А Пустошкин скрипел пером не один день, составляя черновичок, черкал, переписывал донесение Павлу I, оставался недоволен, хотя пунктов было много:
«Первое. Магазины, в коих хранятся Адмиралтейские материалы, припасы, карантинное строение, соляные амбары, госпитали, служительские и офицерские флигели так же у крепостного строения одежда сооружены из пиленого обыкновенного здешнего камня… Камни кладено на худой глине…
Второе. В укреплениях – в Егорьевском бастионе во всю толщину бруствера трещина…
Третье. Военная гавань, жете, продлен от берега на 200 сажен шириною шесть, забучен и укреплен контр-форсными сваями… явного повреждения на нем не видно… Под защитой сей плотины стоит часть гребного флота…
Четвертое. Купеческий мол 91 сажен от берега… забучен, сверху покрыт досками… На большой жете сваи набиты на 83 сажени…
Пятое. Две пристани для мелких гребных судов работою окончены…
Шестое. Набережная имеет 850 сажен, но не закончена и в некоторых местах от волн повреждена».
Досадывал Павел Васильевич: хоть и выискивал он недостатки тщательно, а по его бумагам выходило, что адмирал Рибас слишком много успел за эти три года, начав на пустом месте! К тому же советник Иван Люрер проводил хозяйственное рассмотрение Одессы и насчитал в городе 3158 душ, два кирпичных завода, один известной, 404 холостых и семейных казаков, 224 души иностранных наций и много чего еще…
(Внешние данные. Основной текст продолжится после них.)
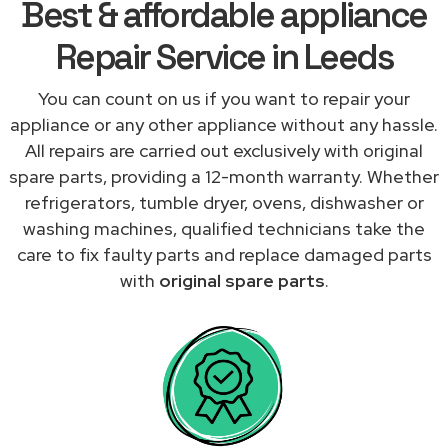
Best & affordable appliance
Repair Service in Leeds
You can count on us if you want to repair your
appliance or any other appliance without any hassle.
All repairs are carried out exclusively with original
spare parts, providing a 12-month warranty. Whether
refrigerators, tumble dryer, ovens, dishwasher or
washing machines, qualified technicians take the
care to fix faulty parts and replace damaged parts
with
original spare parts
.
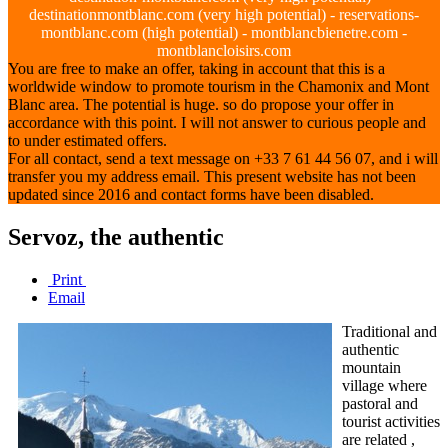
destinationmontblanc.com (very high potential) - reservations-
montblanc.com (high potential) - montblancbienetre.com -
montblancloisirs.com
You are free to make an offer, taking in account that this is a
worldwide window to promote tourism in the Chamonix and Mont
Blanc area. The potential is huge. so do propose your offer in
accordance with this point. I will not answer to curious people and
to under estimated offers.
For all contact, send a text message on +33 7 61 44 56 07, and i will
transfer you my address email. This present website has not been
updated since 2016 and contact forms have been disabled.
Servoz, the authentic
Print
Email
Traditional and
authentic
mountain
village where
pastoral and
tourist activities
are related ,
Приводила в недоумение Пустошкина и личная переписка с императором. С одной стороны, Павел приказывал коротко: «Повелеваем начатое строительство Одесской гавани приводить к окончанию», а с другой объявлял: «комиссию строения южных крепостей и Одесского порта упразднить, самые же строения остановить…» Как же приводить строительство к окончанию, если строения надо упразднить, остановить?… Пустошкин пошел советоваться с вице-адмиралом де Рибасом, и тот сказал:
– Я думаю, что император решил мудро.
– Да! Конечно! Но…
– Одесса, как птица Феникс, будет рождаться, но не из пепла, а вообще из ничего, сама собою, – так ответил растерянному Пустошкину вице-адмирал.
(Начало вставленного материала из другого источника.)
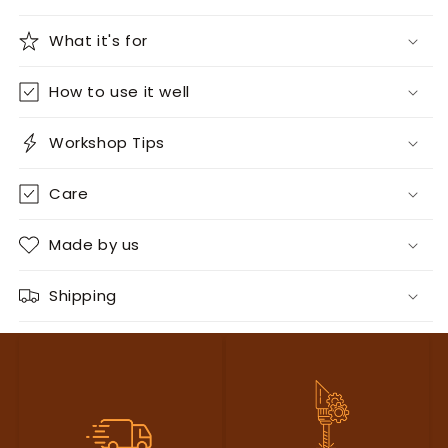
What it's for
How to use it well
Workshop Tips
Care
Made by us
Shipping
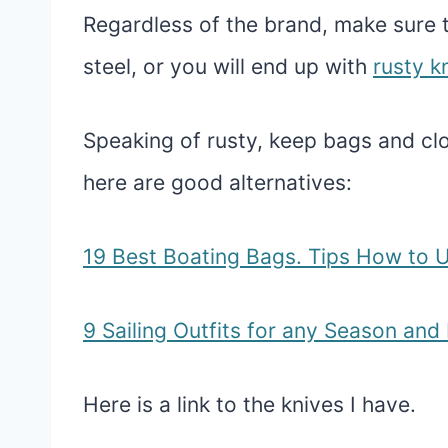
Regardless of the brand, make sure 
steel, or you will end up with
rusty k
Speaking of rusty, keep bags and clo
here are good alternatives:
19 Best Boating Bags. Tips How to 
9 Sailing Outfits for any Season an
Here is a link to the knives I have.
У него осталась одна мифическая должность – шеф гренадерского Приморского полка. Вызов в столицу подписал новый генерал-прокурор Куракин. Рибас простился с братьями, Лизой, друзьями. Городу поклонов не отвешивал, сел в коляску князя Ивана и уехал через Очаковский кордон.
13. Путь к заговору
1797–1799
У Петербургской заставы карету Рибаса остановили. Раньше, завидев богатый экипаж, шитый золотом кафтан, мельком взглянув на подорожную, офицер лишь таращил глаза, а солдаты брали на караул – проезжай, господин любезный! Теперь подлетел в куцой епанче, вконец замерзший на февральском морозище капитан, бесцеремонно распахнул дверцы:
– Положено выходить! – Взвизгнул так, что треуголку чуть было не потерял. Адмирал ни слова не говоря вышел, и снова визг:
– В шубах офицерам в Петербург запрещено!
Рибас спросил миролюбиво:
– Замерз, капитан? Как же без шубы в такой мороз? Водкой спасаетесь?
– Приказано носить фуфайки под камзолом. А камзолы на меху.
– Выпьешь водки?
– Прошу подорожную! Почему в карете? Офицерам запрещено ездить в закрытых экипажах. Только в санях, верхом или на дрожках!
Придирчиво изучив подорожную, отдал ее адмиралу:
– Проезжайте. Вам можно.
– Загляни в карету.
Рибас сел – капитан заглянул, молча схватил чарку, выпил, выругался: «Пропади все пропадом! – Захлопнул дверцу. – Пошел!»
Еще был светлый вечер, когда адмирал въехал в столицу. Но где же извозчики, десятки саней, ярые скачки по Невскому? Где торговцы, сбитеньщики, где карусели на площадях, где петербургский, единственный в своем роде, уличный гомон? Нет ничего. Вымерли улицы. Одни только рогатки да полосатые будки, истуканы-часовые да фонарщики со стремянками.
Обычно, когда поклажу вносили в дом, он тут же болтал с Настей о новостях. На этот раз жена тихо сказала:
– Бог мой, ты не арестован.
Они уединились на ее половине, и говорила только Настя, говорила сбивчиво, перескакивая с одного на другое.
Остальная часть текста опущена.